Vascular oxidative stress, nitric oxide and atherosclerosis

• Cardiovascular risk factors induce oxidative stress.
• Oxidative stress is implicated in atherogenesis development.
• Superoxide-producing enzymes promote atherogenesis, whereas antioxidant enzymes protect against atherosclerosis.
• NO derived from nNOS and eNOS represents an anti-atherosclerotic factor, whereas iNOS seems to be playing a pro-atherogenic role.

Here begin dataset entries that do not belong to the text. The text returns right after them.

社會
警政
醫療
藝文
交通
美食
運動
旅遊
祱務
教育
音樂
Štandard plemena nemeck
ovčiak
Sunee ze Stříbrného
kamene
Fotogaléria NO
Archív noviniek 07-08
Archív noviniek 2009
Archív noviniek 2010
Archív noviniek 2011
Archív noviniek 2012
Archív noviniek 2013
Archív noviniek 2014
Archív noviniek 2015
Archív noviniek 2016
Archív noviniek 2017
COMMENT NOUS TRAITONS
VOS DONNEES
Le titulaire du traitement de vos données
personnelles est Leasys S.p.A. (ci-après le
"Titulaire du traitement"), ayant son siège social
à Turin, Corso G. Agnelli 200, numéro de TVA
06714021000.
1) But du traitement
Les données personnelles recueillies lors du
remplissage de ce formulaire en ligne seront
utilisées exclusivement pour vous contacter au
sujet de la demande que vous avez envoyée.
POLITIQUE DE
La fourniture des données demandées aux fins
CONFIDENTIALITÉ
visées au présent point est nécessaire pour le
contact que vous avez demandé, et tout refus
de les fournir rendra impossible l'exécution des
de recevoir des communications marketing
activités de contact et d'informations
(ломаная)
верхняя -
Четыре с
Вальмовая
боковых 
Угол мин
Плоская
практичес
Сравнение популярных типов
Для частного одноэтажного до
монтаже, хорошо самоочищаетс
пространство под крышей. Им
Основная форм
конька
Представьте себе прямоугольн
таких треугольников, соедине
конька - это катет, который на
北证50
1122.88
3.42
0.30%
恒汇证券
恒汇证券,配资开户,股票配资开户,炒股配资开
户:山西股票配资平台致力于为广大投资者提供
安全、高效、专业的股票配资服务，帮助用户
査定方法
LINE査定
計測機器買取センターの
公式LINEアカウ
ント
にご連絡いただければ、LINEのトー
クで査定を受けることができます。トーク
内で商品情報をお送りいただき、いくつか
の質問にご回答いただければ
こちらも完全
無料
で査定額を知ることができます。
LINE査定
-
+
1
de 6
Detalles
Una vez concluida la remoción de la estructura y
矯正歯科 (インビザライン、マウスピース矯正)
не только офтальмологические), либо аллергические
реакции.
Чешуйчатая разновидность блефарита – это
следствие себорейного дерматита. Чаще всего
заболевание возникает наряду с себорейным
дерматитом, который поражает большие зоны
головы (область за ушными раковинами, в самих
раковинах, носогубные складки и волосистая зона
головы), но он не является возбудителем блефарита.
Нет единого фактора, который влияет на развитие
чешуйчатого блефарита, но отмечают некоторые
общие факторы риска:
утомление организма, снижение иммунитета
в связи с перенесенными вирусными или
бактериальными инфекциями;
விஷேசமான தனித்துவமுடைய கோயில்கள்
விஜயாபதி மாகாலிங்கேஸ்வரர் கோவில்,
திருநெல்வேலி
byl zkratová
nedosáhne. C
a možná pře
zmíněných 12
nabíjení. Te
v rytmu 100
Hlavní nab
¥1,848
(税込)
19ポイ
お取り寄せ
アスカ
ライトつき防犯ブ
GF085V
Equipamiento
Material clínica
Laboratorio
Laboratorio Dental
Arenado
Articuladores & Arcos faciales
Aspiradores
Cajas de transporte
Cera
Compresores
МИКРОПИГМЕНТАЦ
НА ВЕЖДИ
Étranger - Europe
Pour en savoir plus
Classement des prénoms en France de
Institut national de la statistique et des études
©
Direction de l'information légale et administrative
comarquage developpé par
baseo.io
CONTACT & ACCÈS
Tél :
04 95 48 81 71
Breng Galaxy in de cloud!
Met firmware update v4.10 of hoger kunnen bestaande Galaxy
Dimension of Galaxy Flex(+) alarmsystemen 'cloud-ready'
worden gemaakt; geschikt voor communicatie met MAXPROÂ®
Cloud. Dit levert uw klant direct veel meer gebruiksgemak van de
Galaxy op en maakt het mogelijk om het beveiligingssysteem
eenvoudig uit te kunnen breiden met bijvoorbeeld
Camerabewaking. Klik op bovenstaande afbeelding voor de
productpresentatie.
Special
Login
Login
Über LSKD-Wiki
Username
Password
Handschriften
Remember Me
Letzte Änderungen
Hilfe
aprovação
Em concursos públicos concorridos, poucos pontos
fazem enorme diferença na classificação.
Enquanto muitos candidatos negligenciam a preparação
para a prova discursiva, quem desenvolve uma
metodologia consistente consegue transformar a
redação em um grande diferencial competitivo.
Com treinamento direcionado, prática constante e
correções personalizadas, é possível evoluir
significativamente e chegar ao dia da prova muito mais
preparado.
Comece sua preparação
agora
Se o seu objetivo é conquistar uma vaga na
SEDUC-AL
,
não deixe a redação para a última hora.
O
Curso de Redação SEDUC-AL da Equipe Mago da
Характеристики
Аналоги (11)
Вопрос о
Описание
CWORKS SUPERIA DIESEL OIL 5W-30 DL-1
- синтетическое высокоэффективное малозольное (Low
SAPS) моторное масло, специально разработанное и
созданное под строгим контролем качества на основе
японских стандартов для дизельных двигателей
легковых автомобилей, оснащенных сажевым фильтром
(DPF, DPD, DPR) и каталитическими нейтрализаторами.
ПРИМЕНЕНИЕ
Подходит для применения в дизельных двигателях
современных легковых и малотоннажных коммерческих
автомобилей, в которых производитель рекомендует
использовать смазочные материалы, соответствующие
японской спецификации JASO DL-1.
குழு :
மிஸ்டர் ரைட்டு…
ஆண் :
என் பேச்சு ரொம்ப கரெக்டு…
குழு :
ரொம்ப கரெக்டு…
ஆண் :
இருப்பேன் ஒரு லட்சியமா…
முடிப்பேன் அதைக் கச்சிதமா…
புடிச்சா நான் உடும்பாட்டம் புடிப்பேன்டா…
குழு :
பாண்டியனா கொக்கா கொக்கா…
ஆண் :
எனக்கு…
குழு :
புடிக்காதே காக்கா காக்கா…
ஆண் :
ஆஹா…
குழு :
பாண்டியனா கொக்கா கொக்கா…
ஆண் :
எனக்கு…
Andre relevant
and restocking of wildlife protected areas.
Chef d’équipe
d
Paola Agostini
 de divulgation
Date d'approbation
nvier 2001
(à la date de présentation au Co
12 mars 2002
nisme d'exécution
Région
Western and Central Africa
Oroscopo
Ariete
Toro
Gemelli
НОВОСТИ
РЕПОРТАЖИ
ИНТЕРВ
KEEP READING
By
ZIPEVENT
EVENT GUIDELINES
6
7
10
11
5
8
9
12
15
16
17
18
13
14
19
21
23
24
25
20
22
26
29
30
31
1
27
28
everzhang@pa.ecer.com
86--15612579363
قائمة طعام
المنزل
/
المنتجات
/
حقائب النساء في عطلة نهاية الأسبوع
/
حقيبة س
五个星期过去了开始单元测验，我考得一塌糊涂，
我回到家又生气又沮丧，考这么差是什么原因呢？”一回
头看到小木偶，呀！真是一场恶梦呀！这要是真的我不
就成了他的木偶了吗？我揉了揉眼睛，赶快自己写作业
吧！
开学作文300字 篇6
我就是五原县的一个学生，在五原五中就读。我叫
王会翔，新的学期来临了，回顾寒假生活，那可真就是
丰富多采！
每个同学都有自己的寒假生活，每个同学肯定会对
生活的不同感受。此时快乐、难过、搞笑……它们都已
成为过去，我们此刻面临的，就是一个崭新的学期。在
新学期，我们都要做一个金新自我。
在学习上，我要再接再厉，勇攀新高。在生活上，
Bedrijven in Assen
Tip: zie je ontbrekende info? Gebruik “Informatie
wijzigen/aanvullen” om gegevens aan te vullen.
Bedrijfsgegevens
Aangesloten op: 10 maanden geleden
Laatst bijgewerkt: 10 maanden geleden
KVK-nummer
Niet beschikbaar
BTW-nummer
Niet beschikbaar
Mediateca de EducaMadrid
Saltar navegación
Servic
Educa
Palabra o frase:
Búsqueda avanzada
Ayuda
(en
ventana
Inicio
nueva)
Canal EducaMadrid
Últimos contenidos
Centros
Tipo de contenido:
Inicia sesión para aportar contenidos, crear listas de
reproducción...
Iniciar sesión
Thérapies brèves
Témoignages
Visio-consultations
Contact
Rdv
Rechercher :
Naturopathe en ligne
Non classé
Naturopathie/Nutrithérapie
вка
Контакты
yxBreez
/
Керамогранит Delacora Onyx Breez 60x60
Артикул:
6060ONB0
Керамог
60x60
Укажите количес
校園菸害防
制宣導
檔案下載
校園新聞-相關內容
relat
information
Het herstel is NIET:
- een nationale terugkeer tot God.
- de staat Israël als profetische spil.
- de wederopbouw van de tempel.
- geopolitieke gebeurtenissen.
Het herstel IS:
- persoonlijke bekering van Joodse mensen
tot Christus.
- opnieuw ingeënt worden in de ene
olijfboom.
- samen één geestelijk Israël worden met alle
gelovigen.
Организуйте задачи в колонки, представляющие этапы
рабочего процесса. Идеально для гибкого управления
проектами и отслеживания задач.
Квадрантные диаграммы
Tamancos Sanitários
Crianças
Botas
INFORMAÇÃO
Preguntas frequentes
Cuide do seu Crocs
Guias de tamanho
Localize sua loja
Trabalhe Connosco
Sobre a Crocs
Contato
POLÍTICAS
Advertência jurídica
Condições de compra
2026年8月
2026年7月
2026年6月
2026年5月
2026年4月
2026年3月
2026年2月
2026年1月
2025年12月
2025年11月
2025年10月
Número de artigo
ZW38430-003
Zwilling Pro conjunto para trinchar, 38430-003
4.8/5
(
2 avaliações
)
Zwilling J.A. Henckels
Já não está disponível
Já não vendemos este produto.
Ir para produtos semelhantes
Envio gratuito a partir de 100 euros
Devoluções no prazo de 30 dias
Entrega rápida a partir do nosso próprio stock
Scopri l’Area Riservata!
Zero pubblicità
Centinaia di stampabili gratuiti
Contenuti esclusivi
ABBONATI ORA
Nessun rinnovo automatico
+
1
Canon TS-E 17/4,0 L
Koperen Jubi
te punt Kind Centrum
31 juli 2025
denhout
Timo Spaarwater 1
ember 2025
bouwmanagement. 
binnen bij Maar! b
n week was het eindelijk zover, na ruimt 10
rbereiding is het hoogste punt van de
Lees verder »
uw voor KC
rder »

In the vascular wall, reactive oxygen species (ROS) are produced by several enzyme systems including NADPH oxidase, xanthine oxidase, uncoupled endothelial nitric oxide synthase (eNOS) and the mitochondrial electron transport chain. On the other hand, the vasculature is protected by antioxidant enzyme systems, including superoxide dismutases, catalase, glutathione peroxidases and paraoxonases, which detoxify ROS. Cardiovascular risk factors such as hypercholesterolemia, hypertension, and diabetes mellitus enhance ROS generation, resulting in oxidative stress. This leads to oxidative modification of lipoproteins and phospholipids, mechanisms that contribute to atherogenesis. In addition, oxidation of tetrahydrobiopterin may cause eNOS uncoupling and thus potentiation of oxidative stress and reduction of eNOS-derived NO, which is a protective principle in the vasculature. This review summarizes the latest advances in the role of ROS-producing enzymes, antioxidative enzymes as well as NO synthases in the initiation and development of atherosclerosis.